Dec. 4, 2007
This feature by John Zant ran in the Santa Barbara Independent on Nov. 29.
When Chisa Ononiwu was recruited to play on the Nigerian basketball team at the All-Africa Championships during the summer, Mark French had one concern: that she safely return for her senior year at UCSB.
"I checked up on the coaches and made sure she would have good people around her," said French, coach of the UCSB Gaucho women. "It was a win-win situation. Chisa could find out about her heritage and get some competitive basketball experience. It was an example of the sport providing an excellent opportunity."
French got a gift out of it: a small African drum that sits in his office. "It will be a nice remembrance of her," he said. But right now, the Gauchos are living in the moment with Ononiwu. She sparked them last week, scoring 17 points in their 79-69 victory at Loyola Marymount and 20 points in their 75-71 home loss to Maryland. She also had a team-high eight rebounds and played in-your-face defense against Maryland's Kristi Toliver, one of the nation's top point guards.
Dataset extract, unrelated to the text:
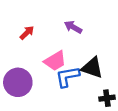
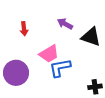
red arrow: (27, 33) -> (24, 29), turned 128
black triangle: (92, 68) -> (91, 37), moved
The unbeaten Terrapins came into the Thunderdome ranked No. 3 in the country with most of the same players who crushed the Gaucho women 105-44 a year ago. That game occurred a week before Ononiwu, a transfer from Baylor, became eligible to play for UCSB.
"I wanted payback as much as anybody," she said. "The Gauchos are my family. When they hurt, I hurt. When they lose, I lose. I don't think Maryland respected us. After we almost beat them, they do."
Ononiwu made connections with her more ancient family in Nigeria, the homeland of her parents. She was born and grew up in Houston, Texas. Her unabridged name, Chisaokwu, means "God answers your prayers" in the African language of Igbo. She received another tag when she joined the Nigerian team. "They referred to me as the Masked Woman," she said. "They saw tapes of me playing after I broke my nose." Ononiwu had played several games last season while wearing a protective mask.
She got no special treatment on the national team. Like everybody else, Ononiwu had to do her own laundry every day, squeezing out the clothes and hanging them on lines. After practicing in Nigeria, the team went to Dakar, Senegal, for the championships. The gym was so hot, she said, that they froze their drinking water, and it was warm by the end of the games. Nigeria's quest for the title ended in a quarterfinal loss to Mozambique.
Ononiwu returned to Santa Barbara just in time for the start of the fall quarter. She is majoring in psychology and working toward minor degrees in speech and hearing, and exercise science. "I want to work in speech pathology and help people with stuttering problems," she said. Because she is on track to graduate after four years of college, Ononiwu is not going to seek an extra year of athletic eligibility from the NCAA (she left Baylor in her sophomore year after playing just an exhibition game).
The 5ʹ7ʺ guard is UCSB's third leading scorer and rebounder. She shot poorly in the first few games this season. "It's just mental," she said. "My mindset [against Maryland] was: This is going in. I have to make this." She is working to become a better passer, the area of her game that stands to improve the most, according to French.